Perhaps this is why Pearl writes of modern ML as basically being "curve fitting". I tend to believe he didn't write those words in a dismissive way, though I might be wrong about it. Regardless, I think there is an element of truth to that statement.

Linear models seek a linear combination of correlations between input variables and their targets. Tree-based models essentially seek combinations of splits in the data, while deep learning models are just stacked compositions of linear models with nonlinear functions applied to their outputs. As Keras author Francois Chollet wrote, deep learning can be thought of as basically geometric transforms of data from one data manifold to another.

(For convenience, I've divided the ML world into linear models, tree-based models, and deep learning models. Ensembles, like Random Forest, are just that: ensembles composed of these basic models.)

Granted, curve fitting is actually very useful: much of image deep learning has found pragmatic use: image search, digital pathology, self-driving cars, and more. Yet, in none of these models is the notion of causality important. This is where these models are dissatisfying: they do not provide the tools to help us interrogate these questions in a structured fashion. I think it's reasonable to say that these models are essentially concerned with conditional probabilities. As written by Ferenc Huszár, conditional probabilities are different from interventional probabilities (ok, I mutilated that term).

Humans are innately wired to recognize and ask questions about causality; consider it part of our innate makeup. That is, of course, unless that has been drilled out of our minds by our life experiences. (I know of a person who insists that causes do not exist. An extreme Hume-ist, I guess? As I'm not a student of philosophy much, I'm happy to be corrected on this point.) As such, I believe that part of being human involves asking the question, "Why?" (and its natural extension, "How?"). Yet, modern ML is still stuck at the question of, "What?"

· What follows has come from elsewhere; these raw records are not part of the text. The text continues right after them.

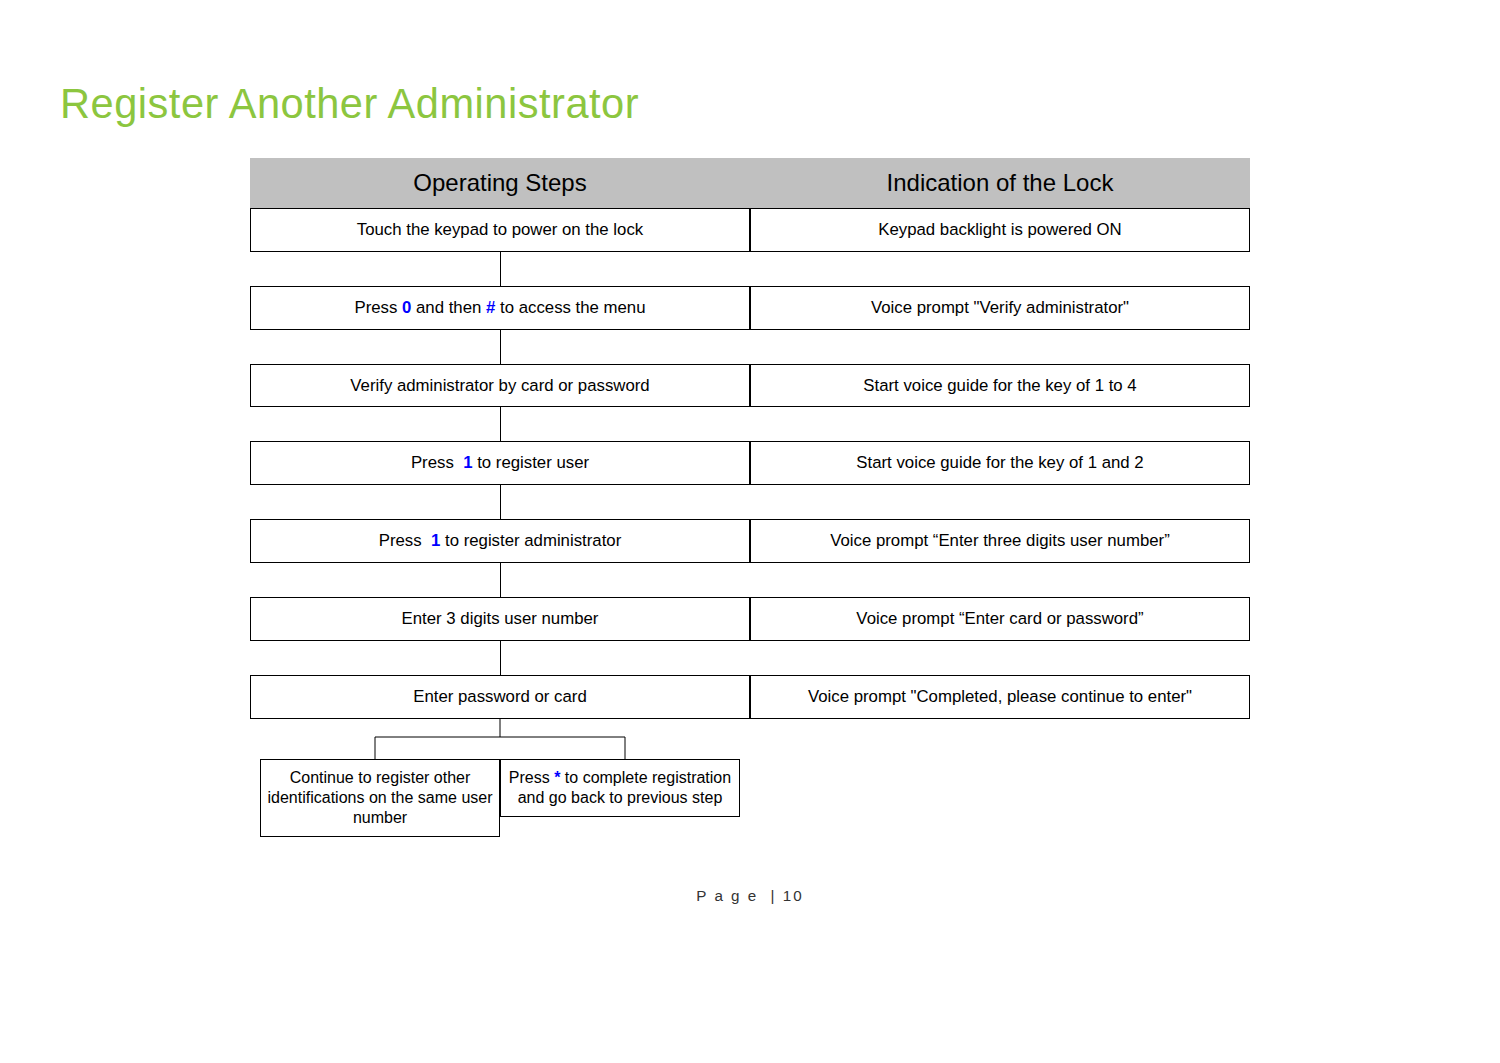Register Another Administrator
| Operating Steps | | Indication of the Lock |
| Touch the keypad to power on the lock | | Keypad backlight is powered ON |
| Press 0 and then # to access the menu | | Voice prompt "Verify administrator" |
| Verify administrator by card or password | | Start voice guide for the key of 1 to 4 |
| Press 1 to register user | | Start voice guide for the key of 1 and 2 |
| Press 1 to register administrator | | Voice prompt “Enter three digits user number” |
| Enter 3 digits user number | | Voice prompt “Enter card or password” |
| Enter password or card | | Voice prompt "Completed, please continue to enter" |
| Continue to register other identifications on the same user number Press * to complete registration and go back to previous step | | |
P a g e | 10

To get at why and how, we test our understanding of a system by perturbing it (i.e. intervening in it), or asking about "what if" scenarios (i.e. thinking about counterfactuals). In the real world of biological research (which I'm embedded in), we call this "experimentation". Inherent in a causal view of the world is a causal model. In causal inference, these things are structured and expressed mathematically, and we are given formal procedures for describing an intervention and thinking about counterfactual scenarios. From what I've just learned (baby steps at the moment), these are the basic ingredients, and their mathematical mappings:

  • Causal model: a directed, acyclic graph
    • Variables: nodes in a graph
    • Relationships: structured causal model's equations (math transforms of incoming variables with a noise distribution added on top, embedded in each node)
  • Interventions: removal of edges in a graph ("do-calculus")
  • Counterfactuals: set causal model based on observation, then perform do-calculus.

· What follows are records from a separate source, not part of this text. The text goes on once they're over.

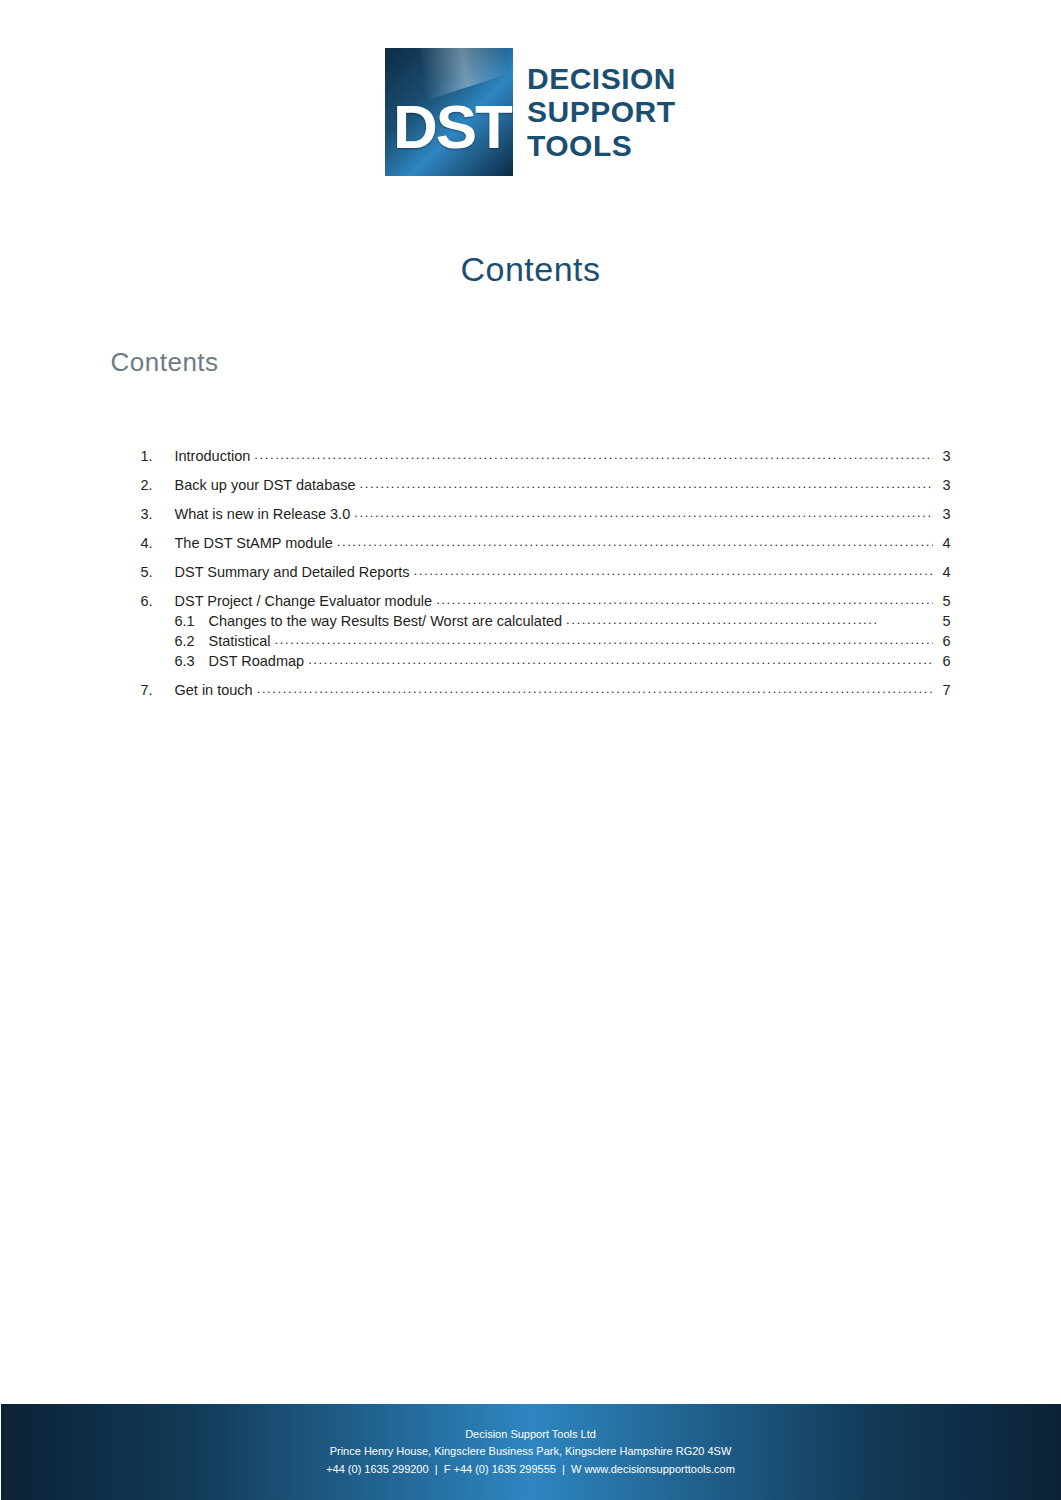| DST | DECISION SUPPORT TOOLS |
Contents
Contents
1. Introduction ........................................................................................................................................... 3
2. Back up your DST database ..................................................................................................................... 3
3. What is new in Release 3.0 ....................................................................................................................... 3
4. The DST StAMP module .......................................................................................................................... 4
5. DST Summary and Detailed Reports ..................................................................................................... 4
6. DST Project / Change Evaluator module .................................................................................................. 5
6.1 Changes to the way Results Best/ Worst are calculated ............................................................ 5
6.2 Statistical ................................................................................................................................. 6
6.3 DST Roadmap ......................................................................................................................... 6
7. Get in touch .......................................................................................................................................... 7
Decision Support Tools Ltd
Prince Henry House, Kingsclere Business Park, Kingsclere Hampshire RG20 4SW
+44 (0) 1635 299200 | F +44 (0) 1635 299555 | W www.decisionsupporttools.com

Having just learned this, I think there's a way out of this latent dissatisfaction that I have with modern ML. A neat thing about ML methods is that we can use them as tools to help us better identify the important latent factors buried inside our (observational) data, which we can use to construct a better model of our data generating process. Better yet, we can express the model in a structured and formal sense, which would expose our assumptions more explicitly for critique and reasoning. Conditioned on that, perhaps we may be able to write better causal models of the world!